I found online that one way of doing this is to dynamically load from the Json to the browser depending on the region viewed and the zoom level but I did not yet find code examples or a description on how to do that.

pbugnion commented 5 years ago

Thanks for raising this.

It'd be useful to know the following:

  1. does the map display in Jupyter?
  2. when you were running your code snippet that runs embed_minimal_html, was that in the notebook or in a separate Python script? Sometimes ipywidgets embed_minimal_html has trouble distinguishing the data that it needs just for the view you are trying to show when run in the notebook, which can result in large file sizes.

In terms of reducing GeoJSON size, I don't think reducing float precision is going to help much with export size. I would look at reducing the quality of the GeoJSON (i.e. reducing the number of nodes in each polygon). I can remember using an online service to do this in the past, but I can't remember where.

I found online that one way of doing this is to dynamically load from the Json to the browser depending on the region viewed and the zoom level but I did not yet find code examples or a description on how to do that.

Input data.
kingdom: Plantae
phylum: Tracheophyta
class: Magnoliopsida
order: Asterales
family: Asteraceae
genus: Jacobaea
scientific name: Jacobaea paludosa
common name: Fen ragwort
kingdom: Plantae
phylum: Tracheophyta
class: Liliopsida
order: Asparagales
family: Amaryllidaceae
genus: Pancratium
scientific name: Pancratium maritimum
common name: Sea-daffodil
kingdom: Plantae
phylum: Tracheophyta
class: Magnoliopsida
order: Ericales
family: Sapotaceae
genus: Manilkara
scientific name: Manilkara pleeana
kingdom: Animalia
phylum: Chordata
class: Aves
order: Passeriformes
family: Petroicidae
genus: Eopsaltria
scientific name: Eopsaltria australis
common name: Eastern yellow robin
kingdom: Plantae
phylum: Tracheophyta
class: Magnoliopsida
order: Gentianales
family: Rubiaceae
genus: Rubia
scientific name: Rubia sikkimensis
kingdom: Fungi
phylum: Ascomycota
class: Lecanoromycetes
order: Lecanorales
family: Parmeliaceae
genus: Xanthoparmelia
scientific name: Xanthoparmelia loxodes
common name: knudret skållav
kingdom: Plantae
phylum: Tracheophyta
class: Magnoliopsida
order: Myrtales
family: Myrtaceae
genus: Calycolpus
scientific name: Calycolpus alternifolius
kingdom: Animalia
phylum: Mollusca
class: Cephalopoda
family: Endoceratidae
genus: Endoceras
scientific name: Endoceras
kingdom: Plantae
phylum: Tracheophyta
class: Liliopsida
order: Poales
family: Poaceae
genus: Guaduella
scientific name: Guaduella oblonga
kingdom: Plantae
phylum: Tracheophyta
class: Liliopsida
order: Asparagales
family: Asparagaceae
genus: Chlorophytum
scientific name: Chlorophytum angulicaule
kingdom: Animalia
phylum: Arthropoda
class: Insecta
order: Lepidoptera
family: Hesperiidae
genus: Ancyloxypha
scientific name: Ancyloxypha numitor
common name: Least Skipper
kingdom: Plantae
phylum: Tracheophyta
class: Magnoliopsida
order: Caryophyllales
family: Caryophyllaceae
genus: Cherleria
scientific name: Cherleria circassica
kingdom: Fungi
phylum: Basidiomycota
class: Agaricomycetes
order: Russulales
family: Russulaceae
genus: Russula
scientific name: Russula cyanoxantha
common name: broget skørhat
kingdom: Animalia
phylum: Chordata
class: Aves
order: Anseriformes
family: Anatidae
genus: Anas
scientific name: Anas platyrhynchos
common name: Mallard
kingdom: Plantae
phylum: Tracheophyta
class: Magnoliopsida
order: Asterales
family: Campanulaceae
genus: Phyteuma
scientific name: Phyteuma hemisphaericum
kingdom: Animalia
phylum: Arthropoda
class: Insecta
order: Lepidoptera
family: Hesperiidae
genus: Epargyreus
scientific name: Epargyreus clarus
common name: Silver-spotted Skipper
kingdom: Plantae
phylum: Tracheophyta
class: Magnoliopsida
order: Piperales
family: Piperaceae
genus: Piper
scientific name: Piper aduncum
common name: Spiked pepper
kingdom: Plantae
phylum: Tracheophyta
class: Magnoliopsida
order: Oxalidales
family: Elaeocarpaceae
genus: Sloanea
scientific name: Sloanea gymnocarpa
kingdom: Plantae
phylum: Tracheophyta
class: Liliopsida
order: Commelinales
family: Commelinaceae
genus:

Exercise goal. Can you extract the GeoJSON map-size passage word for word, from "Thanks for raising" to "large file sizes."?

Response.
Thanks for raising this.

It'd be useful to know the following:

  1. does the map display in Jupyter?
  2. when you were running your code snippet that runs embed_minimal_html, was that in the notebook or in a separate Python script? Sometimes ipywidgets embed_minimal_html has trouble distinguishing the data that it needs just for the view you are trying to show when run in the notebook, which can result in large file sizes.